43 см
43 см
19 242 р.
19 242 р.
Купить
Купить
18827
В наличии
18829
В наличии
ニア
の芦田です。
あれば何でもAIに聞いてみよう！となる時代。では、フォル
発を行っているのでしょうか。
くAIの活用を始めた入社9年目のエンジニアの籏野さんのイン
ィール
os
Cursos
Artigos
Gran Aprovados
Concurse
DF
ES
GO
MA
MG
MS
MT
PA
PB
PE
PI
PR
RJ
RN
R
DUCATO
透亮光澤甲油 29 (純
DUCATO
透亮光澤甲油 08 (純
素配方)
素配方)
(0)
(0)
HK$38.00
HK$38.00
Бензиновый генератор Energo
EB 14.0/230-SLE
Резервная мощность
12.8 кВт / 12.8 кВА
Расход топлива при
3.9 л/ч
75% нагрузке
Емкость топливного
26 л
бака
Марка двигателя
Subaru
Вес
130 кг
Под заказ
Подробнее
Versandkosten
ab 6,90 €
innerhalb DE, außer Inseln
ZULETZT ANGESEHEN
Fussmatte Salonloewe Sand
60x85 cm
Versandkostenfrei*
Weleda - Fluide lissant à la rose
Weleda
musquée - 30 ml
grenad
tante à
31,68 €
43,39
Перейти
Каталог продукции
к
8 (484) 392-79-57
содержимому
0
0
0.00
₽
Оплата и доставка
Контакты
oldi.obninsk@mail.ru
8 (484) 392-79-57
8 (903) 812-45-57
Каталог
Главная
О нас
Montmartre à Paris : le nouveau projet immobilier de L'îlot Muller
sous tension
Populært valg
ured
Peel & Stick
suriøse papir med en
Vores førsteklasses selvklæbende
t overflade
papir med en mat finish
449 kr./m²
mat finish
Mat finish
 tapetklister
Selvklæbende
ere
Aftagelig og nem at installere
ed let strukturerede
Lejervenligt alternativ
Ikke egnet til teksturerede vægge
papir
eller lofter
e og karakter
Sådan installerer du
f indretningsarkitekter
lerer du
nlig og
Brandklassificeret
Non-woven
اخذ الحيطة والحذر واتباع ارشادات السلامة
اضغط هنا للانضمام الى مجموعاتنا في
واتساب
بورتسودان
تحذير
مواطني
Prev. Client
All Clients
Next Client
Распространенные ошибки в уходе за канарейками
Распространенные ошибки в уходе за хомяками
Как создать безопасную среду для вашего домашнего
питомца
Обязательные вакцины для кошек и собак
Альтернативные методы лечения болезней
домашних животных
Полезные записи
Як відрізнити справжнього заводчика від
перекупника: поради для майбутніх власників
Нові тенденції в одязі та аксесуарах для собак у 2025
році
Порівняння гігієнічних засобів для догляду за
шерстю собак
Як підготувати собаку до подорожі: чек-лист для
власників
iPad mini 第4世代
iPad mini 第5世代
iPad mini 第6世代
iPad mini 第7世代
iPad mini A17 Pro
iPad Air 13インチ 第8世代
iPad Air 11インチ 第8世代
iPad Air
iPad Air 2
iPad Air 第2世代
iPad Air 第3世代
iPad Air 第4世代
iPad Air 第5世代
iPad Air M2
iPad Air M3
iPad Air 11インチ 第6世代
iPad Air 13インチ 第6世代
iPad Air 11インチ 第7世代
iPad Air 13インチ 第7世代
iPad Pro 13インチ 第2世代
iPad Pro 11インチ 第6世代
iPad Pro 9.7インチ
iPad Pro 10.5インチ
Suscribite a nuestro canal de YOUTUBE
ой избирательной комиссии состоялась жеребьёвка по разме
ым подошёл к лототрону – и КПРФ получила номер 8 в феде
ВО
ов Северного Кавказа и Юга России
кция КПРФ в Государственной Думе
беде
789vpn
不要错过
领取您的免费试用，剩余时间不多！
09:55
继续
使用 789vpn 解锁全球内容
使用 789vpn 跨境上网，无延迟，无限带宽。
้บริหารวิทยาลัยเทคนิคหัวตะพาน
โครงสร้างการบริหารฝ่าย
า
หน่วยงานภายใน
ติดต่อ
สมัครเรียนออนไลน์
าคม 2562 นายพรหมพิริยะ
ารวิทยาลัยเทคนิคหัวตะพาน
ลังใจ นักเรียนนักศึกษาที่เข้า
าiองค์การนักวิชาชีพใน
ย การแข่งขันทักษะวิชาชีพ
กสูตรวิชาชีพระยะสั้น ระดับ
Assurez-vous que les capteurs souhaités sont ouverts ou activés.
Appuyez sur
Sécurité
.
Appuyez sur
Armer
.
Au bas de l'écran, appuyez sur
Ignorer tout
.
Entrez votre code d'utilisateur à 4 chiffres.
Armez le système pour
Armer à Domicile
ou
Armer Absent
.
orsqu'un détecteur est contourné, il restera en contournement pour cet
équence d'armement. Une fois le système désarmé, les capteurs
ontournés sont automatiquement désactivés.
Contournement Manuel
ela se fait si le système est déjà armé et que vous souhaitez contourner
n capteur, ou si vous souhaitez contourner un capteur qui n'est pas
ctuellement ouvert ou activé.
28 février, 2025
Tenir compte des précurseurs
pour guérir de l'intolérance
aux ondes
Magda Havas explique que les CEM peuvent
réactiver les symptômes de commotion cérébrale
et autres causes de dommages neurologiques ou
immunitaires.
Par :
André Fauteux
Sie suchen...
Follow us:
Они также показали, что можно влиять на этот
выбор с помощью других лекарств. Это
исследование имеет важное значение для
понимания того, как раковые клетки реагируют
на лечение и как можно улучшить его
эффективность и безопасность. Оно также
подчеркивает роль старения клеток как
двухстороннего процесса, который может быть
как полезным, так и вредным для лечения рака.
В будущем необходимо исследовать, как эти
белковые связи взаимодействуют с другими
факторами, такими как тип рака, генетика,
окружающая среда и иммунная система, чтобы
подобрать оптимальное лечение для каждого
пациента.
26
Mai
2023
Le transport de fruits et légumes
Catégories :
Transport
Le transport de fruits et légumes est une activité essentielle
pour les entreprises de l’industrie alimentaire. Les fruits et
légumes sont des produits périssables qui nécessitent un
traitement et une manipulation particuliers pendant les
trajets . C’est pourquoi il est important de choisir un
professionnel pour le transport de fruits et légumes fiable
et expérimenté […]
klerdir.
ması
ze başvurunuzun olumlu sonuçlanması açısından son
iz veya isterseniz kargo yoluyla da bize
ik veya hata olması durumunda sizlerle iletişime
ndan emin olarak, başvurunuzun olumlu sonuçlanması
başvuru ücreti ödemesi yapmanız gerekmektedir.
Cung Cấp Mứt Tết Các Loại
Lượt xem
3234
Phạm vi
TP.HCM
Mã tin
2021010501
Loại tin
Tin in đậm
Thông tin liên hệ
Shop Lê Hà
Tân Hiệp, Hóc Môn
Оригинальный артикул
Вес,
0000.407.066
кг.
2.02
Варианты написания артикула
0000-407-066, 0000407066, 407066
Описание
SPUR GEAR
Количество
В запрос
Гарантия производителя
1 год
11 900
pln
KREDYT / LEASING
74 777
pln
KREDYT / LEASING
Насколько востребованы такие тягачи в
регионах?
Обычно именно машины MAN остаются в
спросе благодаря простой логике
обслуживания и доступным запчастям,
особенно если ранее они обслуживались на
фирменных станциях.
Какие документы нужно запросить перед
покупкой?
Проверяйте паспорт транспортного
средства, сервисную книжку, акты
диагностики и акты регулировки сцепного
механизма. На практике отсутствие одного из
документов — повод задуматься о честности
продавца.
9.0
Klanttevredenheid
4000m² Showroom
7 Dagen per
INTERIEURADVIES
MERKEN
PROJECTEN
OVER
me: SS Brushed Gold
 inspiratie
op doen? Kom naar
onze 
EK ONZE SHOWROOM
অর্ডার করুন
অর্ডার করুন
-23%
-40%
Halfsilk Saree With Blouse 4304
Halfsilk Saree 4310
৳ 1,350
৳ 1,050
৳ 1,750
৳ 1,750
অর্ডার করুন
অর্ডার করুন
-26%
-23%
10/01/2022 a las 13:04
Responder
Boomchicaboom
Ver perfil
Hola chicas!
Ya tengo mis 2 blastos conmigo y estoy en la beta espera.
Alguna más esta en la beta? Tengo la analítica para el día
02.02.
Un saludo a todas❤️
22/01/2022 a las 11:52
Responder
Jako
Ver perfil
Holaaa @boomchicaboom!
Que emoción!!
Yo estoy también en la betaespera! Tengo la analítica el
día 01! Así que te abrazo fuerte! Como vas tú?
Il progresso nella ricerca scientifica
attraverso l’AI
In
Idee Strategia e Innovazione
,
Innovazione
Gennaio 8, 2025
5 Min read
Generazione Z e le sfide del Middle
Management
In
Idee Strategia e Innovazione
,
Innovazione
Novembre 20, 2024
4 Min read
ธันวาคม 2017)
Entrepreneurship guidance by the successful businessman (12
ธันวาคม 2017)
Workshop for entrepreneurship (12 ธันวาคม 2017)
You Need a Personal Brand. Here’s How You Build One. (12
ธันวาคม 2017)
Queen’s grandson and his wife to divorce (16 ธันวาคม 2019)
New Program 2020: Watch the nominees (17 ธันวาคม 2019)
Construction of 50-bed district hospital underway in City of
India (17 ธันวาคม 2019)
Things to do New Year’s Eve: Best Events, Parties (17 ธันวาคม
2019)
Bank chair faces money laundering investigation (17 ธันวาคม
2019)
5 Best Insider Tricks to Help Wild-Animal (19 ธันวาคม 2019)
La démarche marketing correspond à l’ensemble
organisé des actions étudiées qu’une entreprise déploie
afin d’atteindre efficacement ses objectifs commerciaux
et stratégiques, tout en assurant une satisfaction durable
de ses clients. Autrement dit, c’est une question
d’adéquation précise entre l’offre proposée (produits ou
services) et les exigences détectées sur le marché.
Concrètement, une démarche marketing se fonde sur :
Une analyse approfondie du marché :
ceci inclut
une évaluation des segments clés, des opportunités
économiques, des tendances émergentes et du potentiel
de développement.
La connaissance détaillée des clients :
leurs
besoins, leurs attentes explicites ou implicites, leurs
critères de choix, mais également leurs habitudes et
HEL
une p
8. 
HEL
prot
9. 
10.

§ WORK ORDER
Go line by line through the data above and report each one that holds the string "ยเทคน".

§ EXPECTED ANSWER
้บริหารวิทยาลัยเทคนิคหัวตะพาน
ารวิทยาลัยเทคนิคหัวตะพาน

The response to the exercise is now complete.